Please enable JavaScript to read this content.
Second-hand motor vehicle dealers are opposed to the Government’s plan to revamp the local auto assembly industry, claiming that such proposals have been engineered by foreign motoring firms.
They argue that such firms are also looking for ways to dispose of their old technology from their operations in developed markets. The plan offers local manufacturers incentives, which the Ministry of Industrialisation said will spur the local manufacturing sector.
Second-hand auto industry players, however, say this would kill their businesses. The rule proposes a ban on importation of vehicles above five years starting in July.
The age limit, which targets vehicles with a larger engine capacity above 1600cc, will further reduce to three years in the next two years.
The State is eyeing zero imports for this range of cars by the year 2024, in a move that the Ministry said would “help expand the market for locally assemble vehicles”.
The Kenya Auto Bazaar Association (Kaba), a lobby for second-hand vehicle dealers, however, claimed that global automakers have been pushing for the total ban of second-hand cars into Kenya as they look for markets for their locally made units.

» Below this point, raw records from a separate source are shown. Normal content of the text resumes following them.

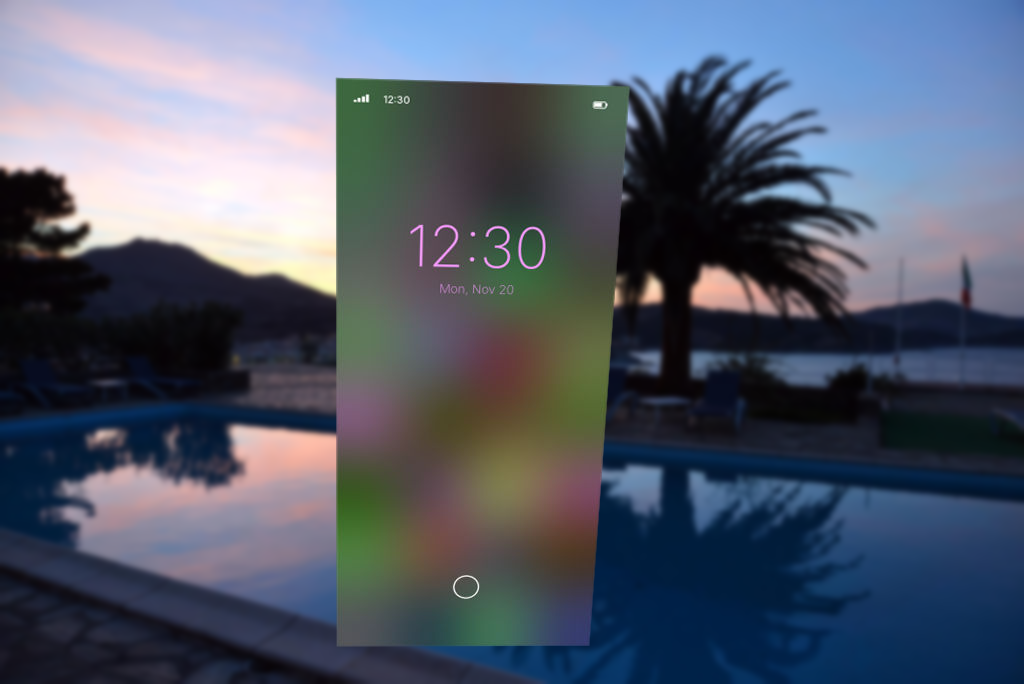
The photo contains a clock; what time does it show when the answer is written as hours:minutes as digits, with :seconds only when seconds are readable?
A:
12:30
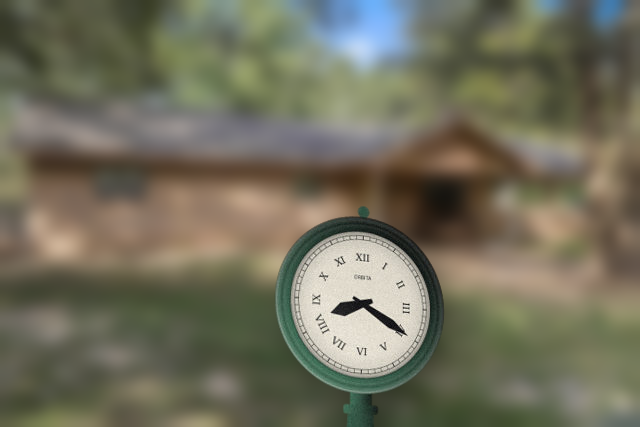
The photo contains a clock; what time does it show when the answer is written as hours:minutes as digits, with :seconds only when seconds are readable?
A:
8:20
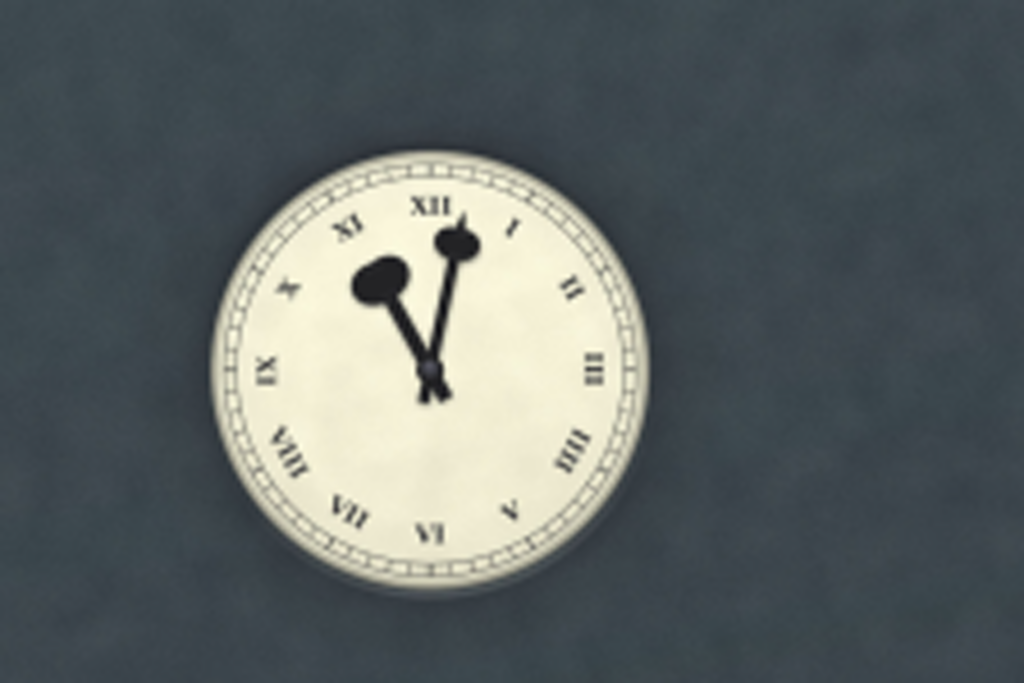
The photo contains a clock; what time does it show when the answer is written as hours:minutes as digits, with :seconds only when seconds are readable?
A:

Kaba Chairman John Kipchumba noted the auto firms are looking for easy ways to dispose of old plants that are being phased out in their operations in developed countries.
“We are strongly opposed to this draft policy because it is not in the interest of the country. It is being driven by multinational automotive manufacturers represented in Kenya by assemblers and new motor vehicle franchise holders,” said Kipchumba yesterday.
“They want to shift their market from Europe to Africa and they have been engaging Ghana, Nigeria, and Kenya.”
He spoke when Kaba, together with Car Importers Association of Kenya, handed a petition to the Kenya Bureau of Standards (Kebs) - asking the agency to do away with the new rules that are expected to take effect July.
Kebs oversees the age limit rule is adhered to by importers. Other than the reduction in age limit of imported vehicles, the Government has proposed several measures to promote the local vehicle assembly industry.
In the draft National Automotive Policy, the Ministry hopes to position Kenya as a regional vehicle manufacturing hub, giving Governments and individuals from EAC and beyond the option of buying vehicles with ‘zero mileage’, designed for the local terrain and at an affordable cost.
In the policy, the Ministry expects new vehicles assembled in Kenya to contribute Sh50 billion in taxes per year in the next five years, from the current Sh8 billion.
The industry will also create 150,000 direct jobs at the assembly plants, up from the current 6 000 jobs. Kaba claims dealers in used cars pay Sh48 billion in taxes annually.